1992 World Extreme Skiing Championships Surfaces On YouTube

Competitive freeride skiing looked a lot different in the early 1990s.

At the 1992 World Extreme Skiing Championships (WESC), competitors donned one-pieces (who needs waterproof gear when you have a fart bag?) and tackled the slopes of Valdez, Alaska, riding long, skinny skis.

Despite the outdated equipment, they could still throw down. Here's the full broadcast of the historic event.

The parallels between the WESC and competitive freeride skiing's modern iteration—the Freeride World Tour—are immediately obvious if you sift through the sheen of 90s-era silliness.

Most importantly, judging hasn't changed all that much.

During the WESC, competitors were judged on six components: degree of difficulty, aggressiveness, technique/style, air, control, and fluidity.

The Freeride World Tour borrows these judging elements, scoring athletes on line, control, technique, fluidity, and air and style.

Kim Reichelm—a skiing legend and 1992 WESC judge—in an interview at the start of the broadcast, explained what she was hoping to see from the athletes during the Valdez competition.

"If air is caught, it needs to be landed cleanly," Reichelm said. "The athlete always needs to be in control."

Reichelm could've been speaking about the 2024 Freeride World Tour. Control and fluidity remain king on that circuit—the Freeride World Tour judges aren't afraid of heavily docking athletes for backslaps and other slip-ups. Fast, aggressive runs frequently win Freeride World Tour competitions and make for top-notch viewing.
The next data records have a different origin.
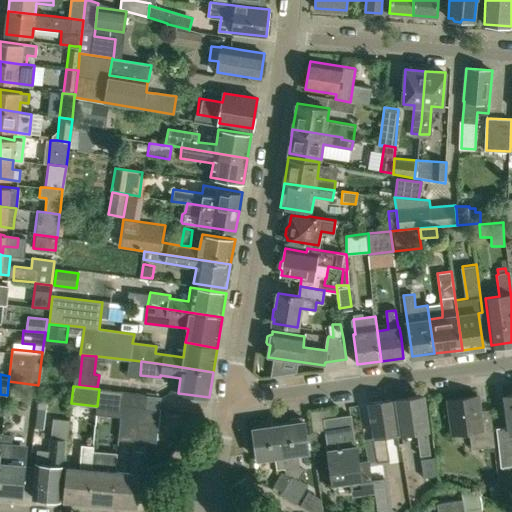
[(122,403),(123,392),(99,389),(97,406),(96,414),(120,416),(122,403)]
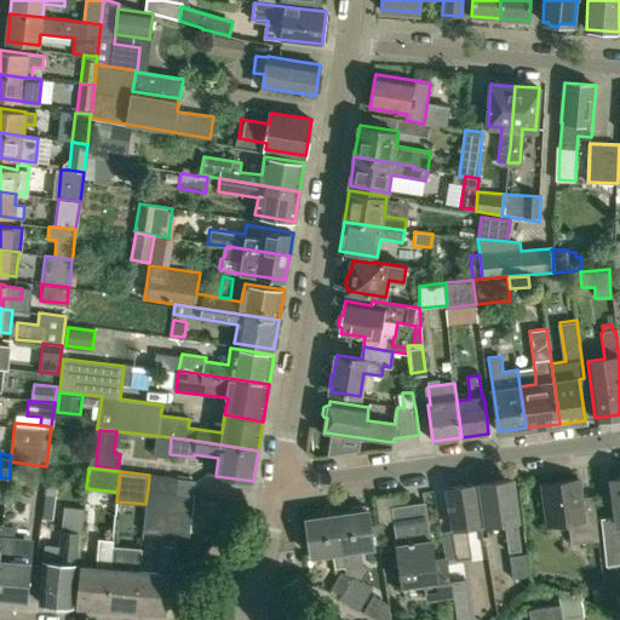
[(619,477),(612,480),(618,528),(602,530),(607,563),(619,562),(619,477)]
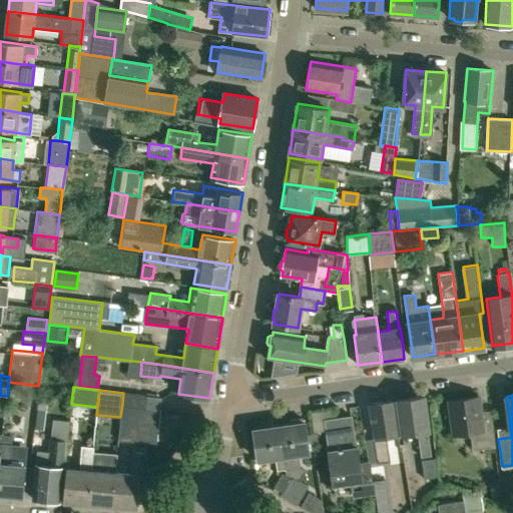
[(429,431),(427,416),(424,396),(398,400),(402,435),(419,432),(422,452),(431,451),(428,431),(429,431)]
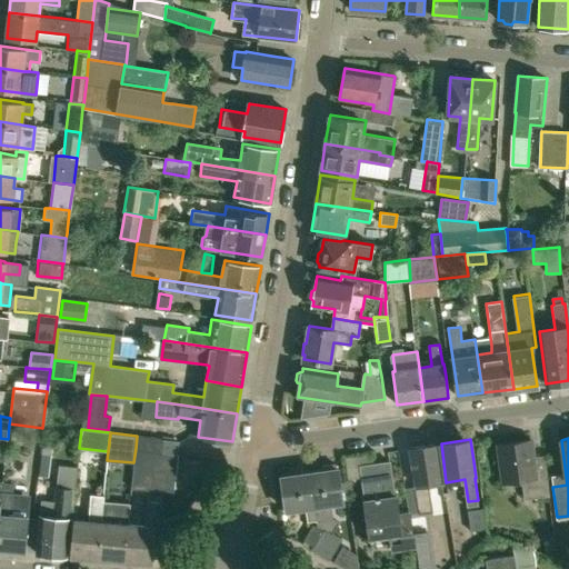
[(530,440),(499,445),(503,480),(523,478),(527,497),(550,493),(545,457),(533,458),(530,440)]
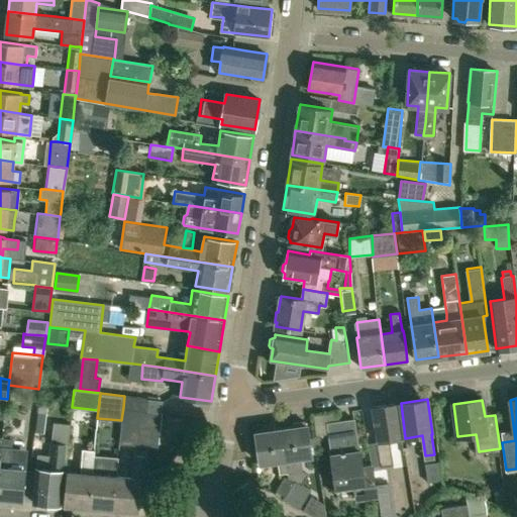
[(401,437),(399,423),(397,403),(373,407),(377,441),(376,441),(380,466),(392,464),(389,439),(401,437)]
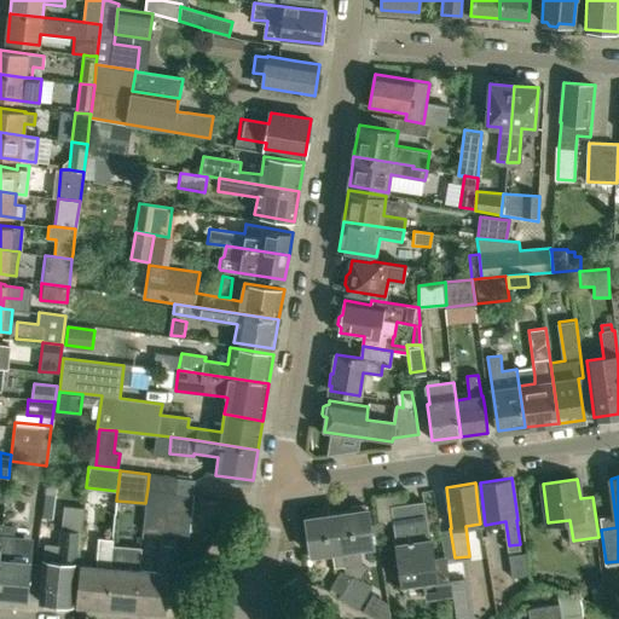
[(149,504),(145,531),(160,533),(192,536),(197,492),(181,491),(148,487),(145,503),(149,504)]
It's impressive that a format designed several decades ago remains applicable to modern freeride skiing, especially considering that the WESC was an experiment—not all of skiing's historical flings maintain a significant cache. Kids these days don't dream of competing on the Ski Ballet World Tour.

This much is true: without the WESC's pioneering vision, we might not be singing the praises of competitive freeride skiing's contemporary legends, like Hedvig Wessel and Max Hitzig.